### PROBLEM TO SOLVE
All lines below containing "plate" are to be listed.

### INFORMATION SHOWN

┌────────

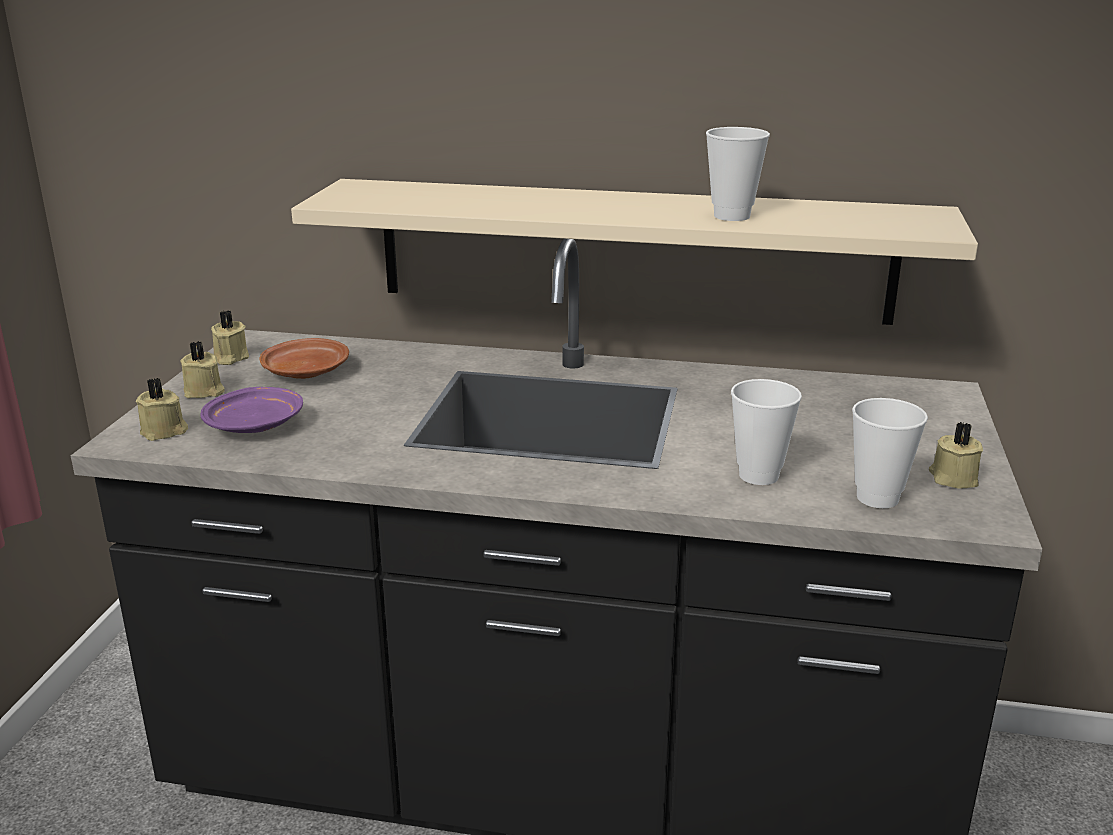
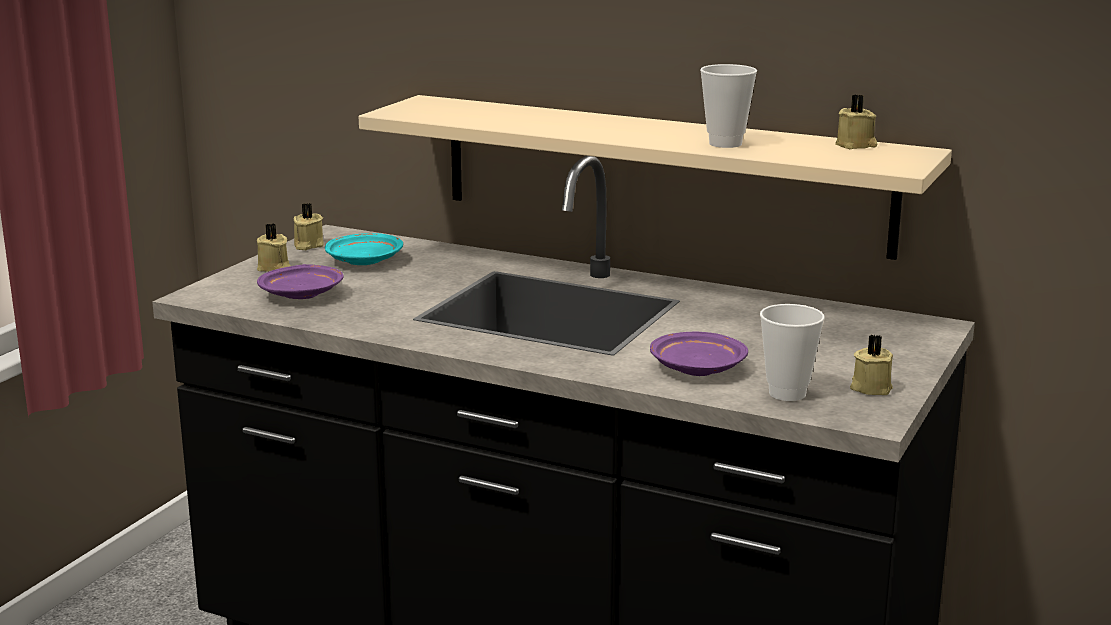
camera: 15 degrees right, 5 degrees down
beige candle [136,378,188,441] -> beige candle moved to [835,94,877,149]
brown plate [260,338,349,379] -> turquoise plate [325,233,403,265]
cup [731,379,802,485] -> purple plate [650,332,748,376]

└────────

### EXERCISE SOLUTION
brown plate [260,338,349,379] -> turquoise plate [325,233,403,265]
cup [731,379,802,485] -> purple plate [650,332,748,376]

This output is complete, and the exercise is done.